Deptford Town Hall, where Devils on Horseback will be staged

The trials of Deptford’s conscientious objectors are to be re-enacted in a play at Goldsmiths, University of London on 18, 19 and 20 May.

‘Devils on Horseback’, written by Goldsmiths Historian Professor Tim Crook, brings to life the colourful stories of those who said no and those who tried them – all set in the chamber where their trials took place in Deptford Town Hall in 1917.

No account of the trials survives, but they have been dramatised based on research by Goldsmiths historians.

The play centres on a number of conscientious objectors, including Henry Rivett Albrow who worked as a post office sorting clerk in Brockley. 

In the play, he argues his position on the grounds of socialism and moralism, condemning Deptford Council’s militarist culture as anti-democratic and ungodly. He claims ‘every man is my brother…I believe in the socialist Jesus Christ and I cannot connect myself in any way with war’.

Others depicted in the play include the Reverend Edward Noel Mellish VC who had previously won the Victoria Cross for rescuing 22 soldiers from artillery fire at St Eloi in 1916, and the fictional Harry Heskett, a painter and decorator who didn’t want to ‘waste my life at war while the profiteers get richer and fatter’.

William Wayland, who was Mayor of Deptford at the time of the trials and became a dominant Conservative politician later in his career, is also represented in the play.

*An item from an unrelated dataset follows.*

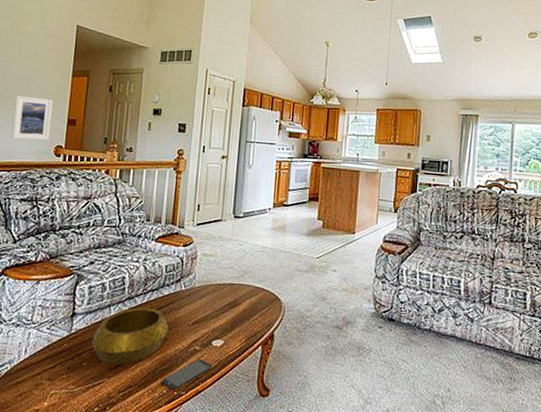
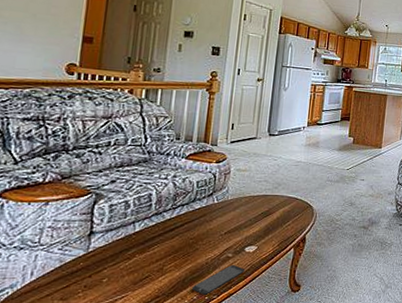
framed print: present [11,95,53,141] -> none [9,8,64,58]
decorative bowl: present [91,307,169,365] -> none [113,221,200,279]

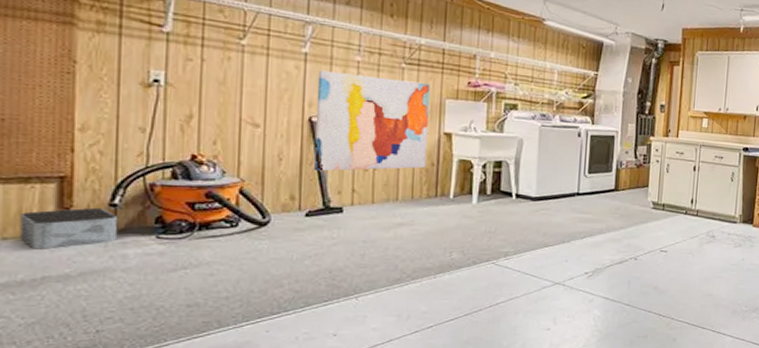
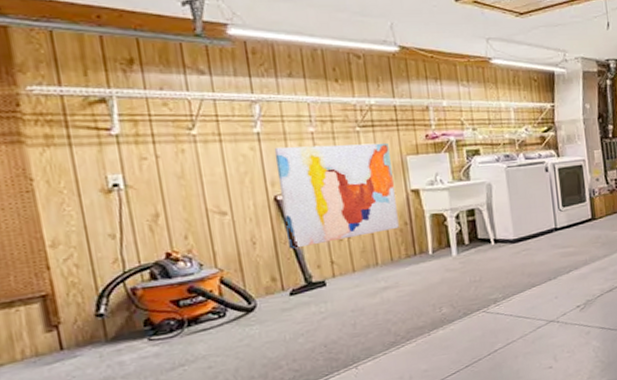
storage bin: present [20,207,119,250] -> none [11,319,111,371]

A full-blooded militarist, Wayland raised one of the highest numbers of recruits of any urban borough in the Great War, with Deptford volunteers forming four artillery brigades and an ammunition column.

In the play, Wayland is the belligerent Chairman of the Military Tribunal, and has a confrontational relationship with others on the panel.

One of whom is a representation of suffragist Beatrice Drapper, who was a prominent Labour Party activist and went on to become Deptford’s first female Mayor in 1927.

Throughout the play, she proves herself to be more than a match for the men on the panel, in spite of their misogyny.

The dramatisation of the trials reveals striking new details that paint a vivid picture of local life during one of the most turbulent periods in world history. 

Tickets for the play are £10 and can be purchased here: http://explore.gold/devils-on-horseback

Performance times are as follows:

Thursday 18 May: 7-9pm

Friday 19 May: 7-9pm

Saturday 20 May: 230-4pm and 7-9pm

All proceeds from the play will go to Goldsmiths’ Jay Merriman Mukoro Scholarship, which is available to help fund a place on the MA Radio programme at the University.